Back in the old days on rec.games.frp.advocacy, before the Threefold took over as the only thing worth talking about, somebody came up with the very useful observation that players of RPGs (including GMs) take from time to different stances towards the events of the game, and that among these stances are Author, Actor, Audience, Character, Director, and Tactician. Brushing resolutely past a thicket of promising elaborations and digressions, I shall move on to the point that Audience stance, in which one takes no active part in shaping or narrating the course of events, but rather appreciates and enjoys what the others are doing for the moment, is a significant part of RPGs¹ (and of many other games). It behoves us all, especially when we are playing in Author, Actor, or Director stance (but, I maintain though aware that it is controversial, also in Character and Tactician stances), to have a thought for our friends who are (however fleetingly) in Audience mode.
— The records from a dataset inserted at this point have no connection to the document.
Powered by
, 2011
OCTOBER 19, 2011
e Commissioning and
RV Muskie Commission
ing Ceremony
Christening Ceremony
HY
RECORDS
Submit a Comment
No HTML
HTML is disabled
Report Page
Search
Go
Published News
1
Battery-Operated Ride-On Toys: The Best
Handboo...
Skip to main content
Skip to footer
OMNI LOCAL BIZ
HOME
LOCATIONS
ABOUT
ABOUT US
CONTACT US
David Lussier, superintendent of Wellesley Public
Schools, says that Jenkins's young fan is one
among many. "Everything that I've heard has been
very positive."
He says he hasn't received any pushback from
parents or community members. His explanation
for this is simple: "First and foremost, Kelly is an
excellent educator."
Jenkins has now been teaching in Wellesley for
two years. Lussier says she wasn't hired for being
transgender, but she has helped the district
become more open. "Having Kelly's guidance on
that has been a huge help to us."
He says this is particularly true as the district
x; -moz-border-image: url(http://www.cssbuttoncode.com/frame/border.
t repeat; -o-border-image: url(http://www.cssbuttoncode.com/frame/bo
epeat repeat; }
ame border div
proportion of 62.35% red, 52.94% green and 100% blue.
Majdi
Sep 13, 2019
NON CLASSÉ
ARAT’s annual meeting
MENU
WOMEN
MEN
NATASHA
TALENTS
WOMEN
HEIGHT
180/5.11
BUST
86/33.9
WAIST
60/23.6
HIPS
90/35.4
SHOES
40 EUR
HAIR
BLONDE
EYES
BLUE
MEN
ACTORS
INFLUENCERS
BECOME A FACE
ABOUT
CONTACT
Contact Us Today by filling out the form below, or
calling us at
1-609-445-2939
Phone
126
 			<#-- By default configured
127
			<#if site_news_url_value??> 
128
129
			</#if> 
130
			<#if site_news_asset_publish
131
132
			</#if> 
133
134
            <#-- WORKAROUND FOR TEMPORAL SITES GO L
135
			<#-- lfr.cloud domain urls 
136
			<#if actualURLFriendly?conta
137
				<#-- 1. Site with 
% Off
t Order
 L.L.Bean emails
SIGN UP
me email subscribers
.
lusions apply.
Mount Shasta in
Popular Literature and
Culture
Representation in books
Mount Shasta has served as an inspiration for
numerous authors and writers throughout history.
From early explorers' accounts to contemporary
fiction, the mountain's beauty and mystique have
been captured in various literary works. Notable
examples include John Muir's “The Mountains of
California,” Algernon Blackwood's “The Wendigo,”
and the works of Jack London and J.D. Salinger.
Be brief, at least brief enough. Strive to be amusing.
The essence of amusingness is different in different stances. It is not necessarily helpful to announce your moves and combat options in Convention Mexican. But bear in mind that it is your part as Tactician to demonstrate tactics that have substance that the audience can appreciate. Strive to amuse with your skill and flair.
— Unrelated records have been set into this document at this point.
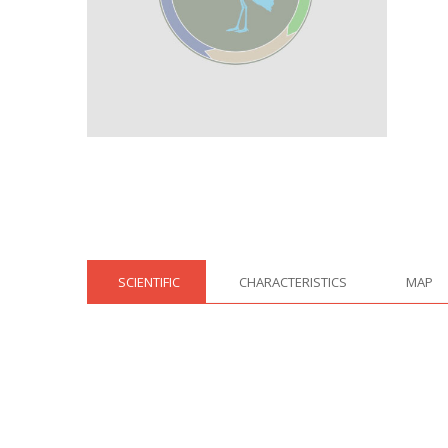
SCIENTIFIC
CHARACTERISTICS
MAP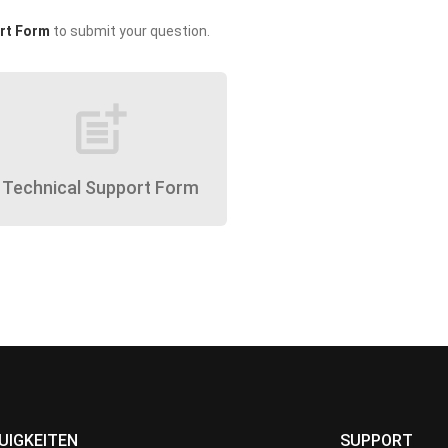
rt Form
to submit your question.
post_add
Technical Support Form
UIGKEITEN
SUPPORT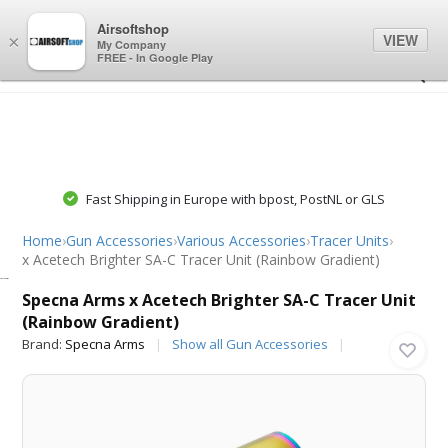
0
0
Airsoftshop
VIEW
×
My Company
FREE - In Google Play
Fast Shipping in Europe with bpost, PostNL or GLS
Home
›
Gun Accessories
›
Various Accessories
›
Tracer Units
›
x Acetech Brighter SA-C Tracer Unit (Rainbow Gradient)
Specna Arms
Specna Arms x Acetech Brighter SA-C Tracer Unit
(Rainbow Gradient)
Brand:
Specna Arms
Show all Gun Accessories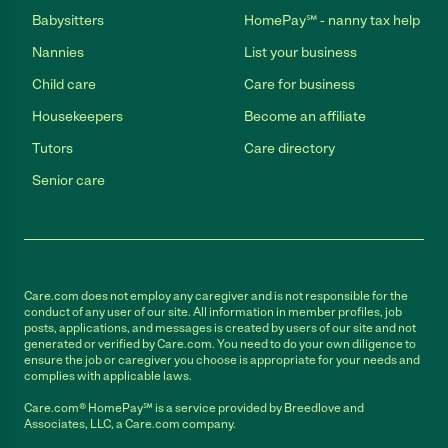
Babysitters
HomePay℠ - nanny tax help
Nannies
List your business
Child care
Care for business
Housekeepers
Become an affiliate
Tutors
Care directory
Senior care
Care.com does not employ any caregiver and is not responsible for the
conduct of any user of our site. All information in member profiles, job
posts, applications, and messages is created by users of our site and not
generated or verified by Care.com. You need to do your own diligence to
ensure the job or caregiver you choose is appropriate for your needs and
complies with applicable laws.
Care.com® HomePay℠ is a service provided by Breedlove and
Associates, LLC, a Care.com company.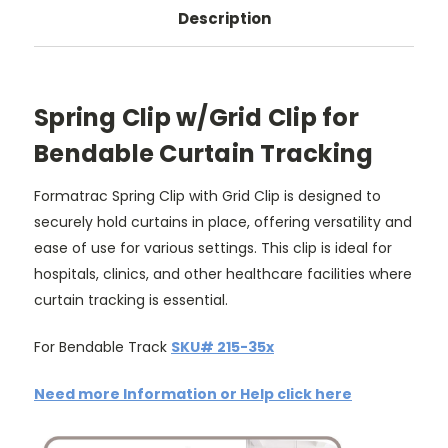
Description
Spring Clip w/Grid Clip for
Bendable Curtain Tracking
Formatrac Spring Clip with Grid Clip is designed to
securely hold curtains in place, offering versatility and
ease of use for various settings. This clip is ideal for
hospitals, clinics, and other healthcare facilities where
curtain tracking is essential.
For Bendable Track
SKU# 215-35x
Need more Information or Help click here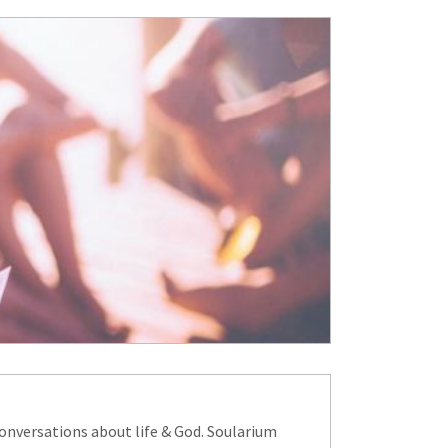
onversations about life & God. Soularium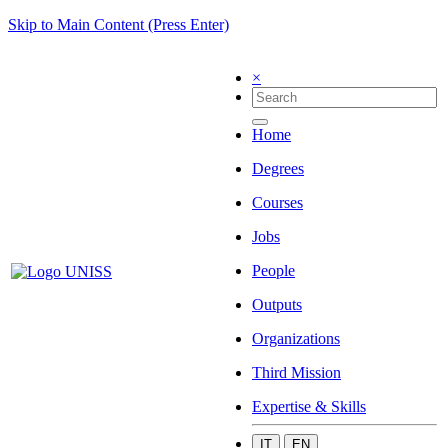
Skip to Main Content (Press Enter)
×
Home
Degrees
Courses
Jobs
People
Outputs
Organizations
Third Mission
Expertise & Skills
IT
EN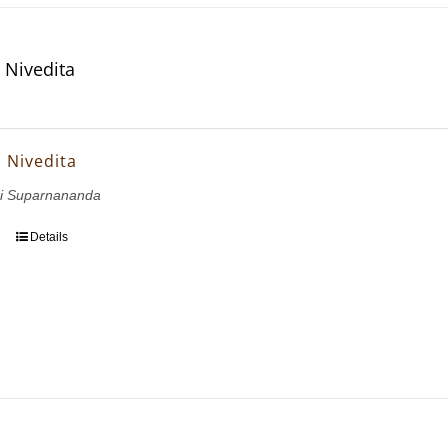
 Nivedita
a Nivedita
i Suparnananda
Details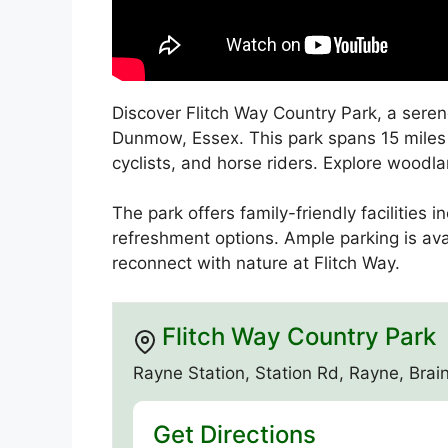
Discover Flitch Way Country Park, a seren
Dunmow, Essex. This park spans 15 miles a
cyclists, and horse riders. Explore wood
The park offers family-friendly facilities 
refreshment options. Ample parking is av
reconnect with nature at Flitch Way.
Flitch Way Country Park
Rayne Station, Station Rd, Rayne, Br
Get Directions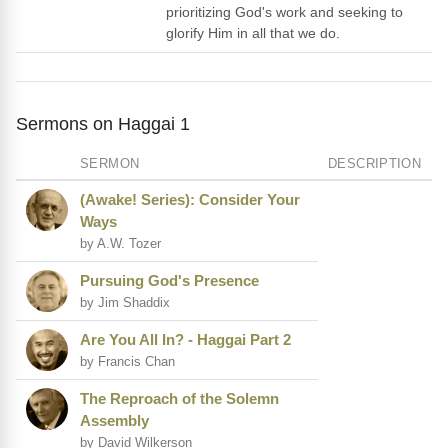
prioritizing God's work and seeking to
glorify Him in all that we do.
Sermons on Haggai 1
SERMON
DESCRIPTION
(Awake! Series): Consider Your
Ways
by A.W. Tozer
Pursuing God's Presence
by Jim Shaddix
Are You All In? - Haggai Part 2
by Francis Chan
The Reproach of the Solemn
Assembly
by David Wilkerson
I am inclined to think that the people who discuss RPGs and try to work out how to improve the craft tend disproportionately to be GMs, and that discussion and advice about how to be better at RPGs is biased excessively towards advice about how to be a better gamemaster. But you can’t do it all from the GM’s chair; there is craft also in being a good character-player, a player who is fun to play alongside, a player who is fun to GM for. I put it forward as a key realisation that character-players are not just consumers of entertainment produced by the GM, but also entertainers themselves. Strive to amuse whenever your character is in the spotlight, encourage your co-players to strive. It is fun to be amusing; it is sufficient to the moment to let yourself be amused.
TL;DR: splitting the party is less of a problem when scenes featuring the half-party are fun to watch and listen to. This can be made so with a little effort from the GM and players.
¹ That is perhaps less of a revelation now that Critical Role and other actual plays are a popular genre of streaming video than it seemed in the early Nineties.